For \(m\) integer \(\neq 1\) which can be negative or positive, the ode is\begin {equation} \frac {dy}{dx}=\left ( a+bx+cy\right ) ^{m} \tag {1} \end {equation} Let \(z=a+bx+cy\) then\begin {align*} \frac {dz}{dx} & =b+c\frac {dy}{dx}\\ \frac {dy}{dx} & =\left ( \frac {dz}{dx}-b\right ) \frac {1}{c} \end {align*}
Hence (1) becomes\begin {align} \left ( \frac {dz}{dx}-b\right ) \frac {1}{c} & =z^{m}\nonumber \\ \frac {dz}{dx} & =cz^{m}+b\nonumber \\ \int \frac {dz}{cz^{m}+b} & =\int dx \tag {2} \end {align}
If the left side is integrable, then the solution to (1) can be found. For \(m\) integer it is possible to find antiderivative. For example for \(n=2\) then (2) becomes\[ \frac {1}{\sqrt {bc}}\arctan \left ( \sqrt {\frac {c}{b}}z\right ) =x+C_{1}\] Replacing back \(z=a+bx+cy\) the above becomes\begin {equation} \frac {1}{\sqrt {bc}}\arctan \left ( \sqrt {\frac {c}{b}}\left ( a+bx+cy\right ) \right ) =x+C_{1} \tag {3} \end {equation} Which is the implicit solution to (1).
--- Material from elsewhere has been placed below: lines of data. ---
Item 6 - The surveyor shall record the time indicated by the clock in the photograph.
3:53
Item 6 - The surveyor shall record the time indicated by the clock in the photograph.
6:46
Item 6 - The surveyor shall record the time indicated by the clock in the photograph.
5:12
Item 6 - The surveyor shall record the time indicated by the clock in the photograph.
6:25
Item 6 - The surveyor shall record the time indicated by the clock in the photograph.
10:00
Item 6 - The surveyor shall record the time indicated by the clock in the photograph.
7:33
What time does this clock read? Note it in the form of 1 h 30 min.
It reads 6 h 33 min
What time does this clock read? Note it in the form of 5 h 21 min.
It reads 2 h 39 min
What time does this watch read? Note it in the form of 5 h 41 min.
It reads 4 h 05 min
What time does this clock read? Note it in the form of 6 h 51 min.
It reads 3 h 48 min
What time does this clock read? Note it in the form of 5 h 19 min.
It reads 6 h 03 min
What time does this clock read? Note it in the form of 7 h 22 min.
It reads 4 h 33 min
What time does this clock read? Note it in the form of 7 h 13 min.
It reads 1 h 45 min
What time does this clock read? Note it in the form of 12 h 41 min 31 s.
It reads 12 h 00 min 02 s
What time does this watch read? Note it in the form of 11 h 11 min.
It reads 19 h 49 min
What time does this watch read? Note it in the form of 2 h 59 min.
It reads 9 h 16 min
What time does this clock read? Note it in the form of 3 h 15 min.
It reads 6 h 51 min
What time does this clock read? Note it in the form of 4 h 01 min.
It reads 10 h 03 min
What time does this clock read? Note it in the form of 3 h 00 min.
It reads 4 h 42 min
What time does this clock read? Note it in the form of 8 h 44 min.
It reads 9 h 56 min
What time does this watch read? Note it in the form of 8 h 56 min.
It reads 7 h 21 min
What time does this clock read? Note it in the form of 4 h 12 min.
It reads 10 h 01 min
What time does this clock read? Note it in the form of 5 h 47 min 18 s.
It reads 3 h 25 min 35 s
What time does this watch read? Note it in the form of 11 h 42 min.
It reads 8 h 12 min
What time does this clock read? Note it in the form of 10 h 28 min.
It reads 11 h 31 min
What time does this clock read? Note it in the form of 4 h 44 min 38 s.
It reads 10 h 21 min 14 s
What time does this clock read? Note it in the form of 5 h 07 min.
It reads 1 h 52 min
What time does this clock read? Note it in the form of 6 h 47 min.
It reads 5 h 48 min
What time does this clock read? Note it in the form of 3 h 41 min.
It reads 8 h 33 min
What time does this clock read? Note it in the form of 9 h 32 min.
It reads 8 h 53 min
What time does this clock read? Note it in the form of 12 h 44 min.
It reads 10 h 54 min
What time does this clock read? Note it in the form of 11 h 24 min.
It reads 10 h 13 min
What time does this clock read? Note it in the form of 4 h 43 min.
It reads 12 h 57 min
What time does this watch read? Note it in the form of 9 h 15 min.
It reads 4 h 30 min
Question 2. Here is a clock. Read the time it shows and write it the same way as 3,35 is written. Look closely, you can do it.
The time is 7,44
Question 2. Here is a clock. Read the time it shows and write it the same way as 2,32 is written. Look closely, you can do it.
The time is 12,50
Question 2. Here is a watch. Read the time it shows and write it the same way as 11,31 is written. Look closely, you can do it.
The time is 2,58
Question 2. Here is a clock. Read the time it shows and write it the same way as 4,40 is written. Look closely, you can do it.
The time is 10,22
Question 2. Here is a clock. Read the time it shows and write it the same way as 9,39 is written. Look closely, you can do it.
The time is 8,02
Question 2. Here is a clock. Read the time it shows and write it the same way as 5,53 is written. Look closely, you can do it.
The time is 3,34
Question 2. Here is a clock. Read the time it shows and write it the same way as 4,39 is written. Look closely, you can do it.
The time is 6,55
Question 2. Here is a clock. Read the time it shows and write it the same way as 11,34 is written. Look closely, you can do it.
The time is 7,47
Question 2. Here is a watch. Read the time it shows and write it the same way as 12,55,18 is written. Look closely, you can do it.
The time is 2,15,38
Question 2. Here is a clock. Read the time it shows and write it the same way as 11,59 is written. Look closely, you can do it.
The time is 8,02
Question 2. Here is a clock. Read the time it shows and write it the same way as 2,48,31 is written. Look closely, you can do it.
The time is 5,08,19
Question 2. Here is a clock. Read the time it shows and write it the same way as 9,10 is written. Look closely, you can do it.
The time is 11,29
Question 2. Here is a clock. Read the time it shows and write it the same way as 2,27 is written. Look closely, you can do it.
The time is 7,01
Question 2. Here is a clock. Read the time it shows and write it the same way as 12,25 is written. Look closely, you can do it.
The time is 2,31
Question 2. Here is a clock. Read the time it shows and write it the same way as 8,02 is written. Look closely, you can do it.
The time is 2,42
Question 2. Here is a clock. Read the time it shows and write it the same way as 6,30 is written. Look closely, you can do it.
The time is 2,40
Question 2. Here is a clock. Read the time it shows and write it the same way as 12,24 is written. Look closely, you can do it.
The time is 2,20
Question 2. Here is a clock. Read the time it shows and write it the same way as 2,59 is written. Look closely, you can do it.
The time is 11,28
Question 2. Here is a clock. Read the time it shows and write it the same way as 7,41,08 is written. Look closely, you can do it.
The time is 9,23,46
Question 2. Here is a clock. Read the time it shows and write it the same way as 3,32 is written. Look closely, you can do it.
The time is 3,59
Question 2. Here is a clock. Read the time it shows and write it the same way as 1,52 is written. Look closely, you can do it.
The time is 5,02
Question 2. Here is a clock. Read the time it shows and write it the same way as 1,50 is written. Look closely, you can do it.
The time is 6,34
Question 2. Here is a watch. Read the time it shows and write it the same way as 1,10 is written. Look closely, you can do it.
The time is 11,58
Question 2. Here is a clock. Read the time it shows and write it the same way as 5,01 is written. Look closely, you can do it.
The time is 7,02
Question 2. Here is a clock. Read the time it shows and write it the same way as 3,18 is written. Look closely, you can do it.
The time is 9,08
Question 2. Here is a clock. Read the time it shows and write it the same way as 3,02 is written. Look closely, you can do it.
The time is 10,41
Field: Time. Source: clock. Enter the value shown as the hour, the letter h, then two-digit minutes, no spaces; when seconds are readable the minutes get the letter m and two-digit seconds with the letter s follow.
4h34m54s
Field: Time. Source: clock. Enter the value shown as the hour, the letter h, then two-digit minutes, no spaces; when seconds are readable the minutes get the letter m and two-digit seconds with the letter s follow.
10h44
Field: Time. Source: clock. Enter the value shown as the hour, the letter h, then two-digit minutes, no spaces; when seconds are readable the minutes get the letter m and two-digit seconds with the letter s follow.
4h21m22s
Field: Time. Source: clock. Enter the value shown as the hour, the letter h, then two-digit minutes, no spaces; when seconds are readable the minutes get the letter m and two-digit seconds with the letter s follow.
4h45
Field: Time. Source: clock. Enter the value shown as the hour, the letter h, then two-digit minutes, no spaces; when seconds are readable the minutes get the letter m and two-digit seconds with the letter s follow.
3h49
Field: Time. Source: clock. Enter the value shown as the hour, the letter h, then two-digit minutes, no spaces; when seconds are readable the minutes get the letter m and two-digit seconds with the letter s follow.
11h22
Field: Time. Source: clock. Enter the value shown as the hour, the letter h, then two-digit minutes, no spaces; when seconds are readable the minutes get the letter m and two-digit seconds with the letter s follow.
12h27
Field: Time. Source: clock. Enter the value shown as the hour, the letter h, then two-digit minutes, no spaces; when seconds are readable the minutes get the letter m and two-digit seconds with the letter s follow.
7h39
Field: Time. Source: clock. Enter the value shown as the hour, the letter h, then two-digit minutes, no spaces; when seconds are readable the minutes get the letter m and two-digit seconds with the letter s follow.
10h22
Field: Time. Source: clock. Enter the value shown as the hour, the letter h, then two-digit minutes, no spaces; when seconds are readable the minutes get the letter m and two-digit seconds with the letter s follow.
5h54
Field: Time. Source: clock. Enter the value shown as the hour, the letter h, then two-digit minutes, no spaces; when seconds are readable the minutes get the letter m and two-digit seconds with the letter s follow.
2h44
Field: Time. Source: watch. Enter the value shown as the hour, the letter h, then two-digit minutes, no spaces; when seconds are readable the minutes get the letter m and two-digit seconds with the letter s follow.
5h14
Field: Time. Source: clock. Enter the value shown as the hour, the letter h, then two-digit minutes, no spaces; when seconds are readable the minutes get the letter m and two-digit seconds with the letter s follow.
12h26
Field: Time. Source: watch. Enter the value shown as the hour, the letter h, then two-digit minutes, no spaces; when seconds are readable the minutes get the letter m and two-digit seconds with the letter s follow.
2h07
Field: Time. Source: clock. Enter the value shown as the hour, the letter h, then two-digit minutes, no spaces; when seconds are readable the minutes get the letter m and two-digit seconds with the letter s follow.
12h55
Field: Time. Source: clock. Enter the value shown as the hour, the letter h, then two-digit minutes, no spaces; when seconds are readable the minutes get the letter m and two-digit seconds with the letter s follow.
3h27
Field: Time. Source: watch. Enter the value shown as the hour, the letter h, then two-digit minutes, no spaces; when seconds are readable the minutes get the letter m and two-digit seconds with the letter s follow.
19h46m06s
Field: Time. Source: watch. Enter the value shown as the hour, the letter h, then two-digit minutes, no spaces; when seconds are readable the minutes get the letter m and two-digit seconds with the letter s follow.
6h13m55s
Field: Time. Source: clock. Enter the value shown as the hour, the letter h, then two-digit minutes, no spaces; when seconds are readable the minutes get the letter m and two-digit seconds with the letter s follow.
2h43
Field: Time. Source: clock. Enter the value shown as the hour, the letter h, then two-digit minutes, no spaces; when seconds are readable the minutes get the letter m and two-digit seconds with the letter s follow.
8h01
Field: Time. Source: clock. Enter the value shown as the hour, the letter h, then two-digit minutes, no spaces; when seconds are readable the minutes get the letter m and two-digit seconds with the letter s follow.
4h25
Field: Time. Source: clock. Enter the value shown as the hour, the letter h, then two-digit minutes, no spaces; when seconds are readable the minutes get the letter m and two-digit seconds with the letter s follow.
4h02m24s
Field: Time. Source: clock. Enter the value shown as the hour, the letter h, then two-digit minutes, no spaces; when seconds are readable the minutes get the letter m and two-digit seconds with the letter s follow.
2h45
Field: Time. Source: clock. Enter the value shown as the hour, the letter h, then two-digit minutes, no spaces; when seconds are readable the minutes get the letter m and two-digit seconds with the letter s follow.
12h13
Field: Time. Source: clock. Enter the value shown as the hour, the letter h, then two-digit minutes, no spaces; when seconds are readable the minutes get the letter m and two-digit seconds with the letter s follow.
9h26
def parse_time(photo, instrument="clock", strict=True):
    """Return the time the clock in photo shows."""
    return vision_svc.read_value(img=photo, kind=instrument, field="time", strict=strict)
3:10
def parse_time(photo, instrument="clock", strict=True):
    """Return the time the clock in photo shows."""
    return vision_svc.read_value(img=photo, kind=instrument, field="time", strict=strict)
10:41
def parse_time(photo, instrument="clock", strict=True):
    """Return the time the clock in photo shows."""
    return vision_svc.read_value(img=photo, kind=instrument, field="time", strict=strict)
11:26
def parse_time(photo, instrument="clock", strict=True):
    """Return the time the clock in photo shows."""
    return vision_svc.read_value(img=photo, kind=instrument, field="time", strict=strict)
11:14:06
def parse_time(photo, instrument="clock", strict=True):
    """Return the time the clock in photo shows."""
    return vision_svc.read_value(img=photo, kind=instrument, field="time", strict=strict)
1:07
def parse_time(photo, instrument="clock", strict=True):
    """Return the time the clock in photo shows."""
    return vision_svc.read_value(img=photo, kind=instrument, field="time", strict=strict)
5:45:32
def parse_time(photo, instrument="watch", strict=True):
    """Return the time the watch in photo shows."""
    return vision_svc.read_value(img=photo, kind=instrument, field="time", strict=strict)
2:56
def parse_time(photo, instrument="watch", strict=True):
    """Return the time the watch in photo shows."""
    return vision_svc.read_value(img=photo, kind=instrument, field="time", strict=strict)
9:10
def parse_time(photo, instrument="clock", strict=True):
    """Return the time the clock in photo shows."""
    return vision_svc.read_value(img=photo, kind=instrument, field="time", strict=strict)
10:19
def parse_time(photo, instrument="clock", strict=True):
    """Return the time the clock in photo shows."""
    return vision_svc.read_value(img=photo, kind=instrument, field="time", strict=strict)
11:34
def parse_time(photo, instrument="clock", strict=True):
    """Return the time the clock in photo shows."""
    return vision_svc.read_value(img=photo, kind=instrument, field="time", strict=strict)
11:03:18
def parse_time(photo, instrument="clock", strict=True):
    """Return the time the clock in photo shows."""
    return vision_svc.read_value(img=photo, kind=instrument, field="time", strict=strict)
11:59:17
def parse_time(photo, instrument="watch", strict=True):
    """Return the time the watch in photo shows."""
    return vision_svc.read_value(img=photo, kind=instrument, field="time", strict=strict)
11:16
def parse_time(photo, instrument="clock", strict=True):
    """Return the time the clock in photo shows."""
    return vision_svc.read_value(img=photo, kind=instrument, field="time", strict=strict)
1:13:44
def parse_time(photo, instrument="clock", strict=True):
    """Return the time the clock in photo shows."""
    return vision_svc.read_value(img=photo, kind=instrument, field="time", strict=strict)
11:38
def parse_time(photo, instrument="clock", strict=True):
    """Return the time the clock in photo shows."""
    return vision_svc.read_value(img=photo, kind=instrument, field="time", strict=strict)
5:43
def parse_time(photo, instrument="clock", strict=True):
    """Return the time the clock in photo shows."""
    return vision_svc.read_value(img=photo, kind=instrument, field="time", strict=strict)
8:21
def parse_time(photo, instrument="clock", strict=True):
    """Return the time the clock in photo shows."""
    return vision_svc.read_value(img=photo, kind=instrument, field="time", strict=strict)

for \(m=2\). For an example, for \(a=1,b=1,c=1\) Eq. (1) becomes\[ \frac {dy}{dx}=\left ( 1+x+y\right ) ^{2}\] And (3) becomes\begin {align} \arctan \left ( 1+x+y\right ) & =x+C_{1}\nonumber \\ 1+x+y & =\tan \left ( x+C_{1}\right ) \nonumber \\ y & =\tan \left ( x+C_{1}\right ) -1-x \tag {4} \end {align}
And for \(m=3\) Eq. (2) becomes\[ \frac {-1}{6b^{\frac {2}{3}}c^{\frac {1}{3}}}\left ( 2\sqrt {3}\arctan \left ( \frac {1-2\left ( \frac {c}{b}\right ) ^{\frac {1}{3}}z}{\sqrt {3}}\right ) -2\ln \left ( b^{\frac {1}{3}}+c^{\frac {1}{3}}z\right ) +\ln \left ( b^{\frac {2}{3}}-b^{\frac {1}{3}}c^{\frac {1}{3}}+c^{\frac {2}{3}}z^{2}\right ) \right ) =x+C_{1}\] Replacing back \(z=a+bx+cy\) the above becomes\begin {equation} \frac {-1}{6b^{\frac {2}{3}}c^{\frac {1}{3}}}\left ( 2\sqrt {3}\arctan \left ( \frac {1-2\left ( \frac {c}{b}\right ) ^{\frac {1}{3}}\left ( a+bx+cy\right ) }{\sqrt {3}}\right ) -2\ln \left ( b^{\frac {1}{3}}+c^{\frac {1}{3}}\left ( a+bx+cy\right ) \right ) +\ln \left ( b^{\frac {2}{3}}-b^{\frac {1}{3}}c^{\frac {1}{3}}+c^{\frac {2}{3}}\left ( a+bx+cy\right ) ^{2}\right ) \right ) =x+C_{1} \tag {5} \end {equation} Which is the implicit solution to (1) for \(m=3\). Using \(a=1,b=1,c=1\) then (1) becomes\[ \frac {dy}{dx}=\left ( 1+x+y\right ) ^{3}\] And its solution (5) now simplifies to\[ \frac {-1}{6}\left ( 2\sqrt {3}\arctan \left ( \frac {1-2\left ( 1+x+y\right ) }{\sqrt {3}}\right ) -2\ln \left ( 2+x+y\right ) +\ln \left ( \left ( 1+x+y\right ) ^{2}\right ) \right ) =x+C_{1}\] And so on for higher values of \(m\), but solution get complicated very quickly. This method also works for negative \(m\).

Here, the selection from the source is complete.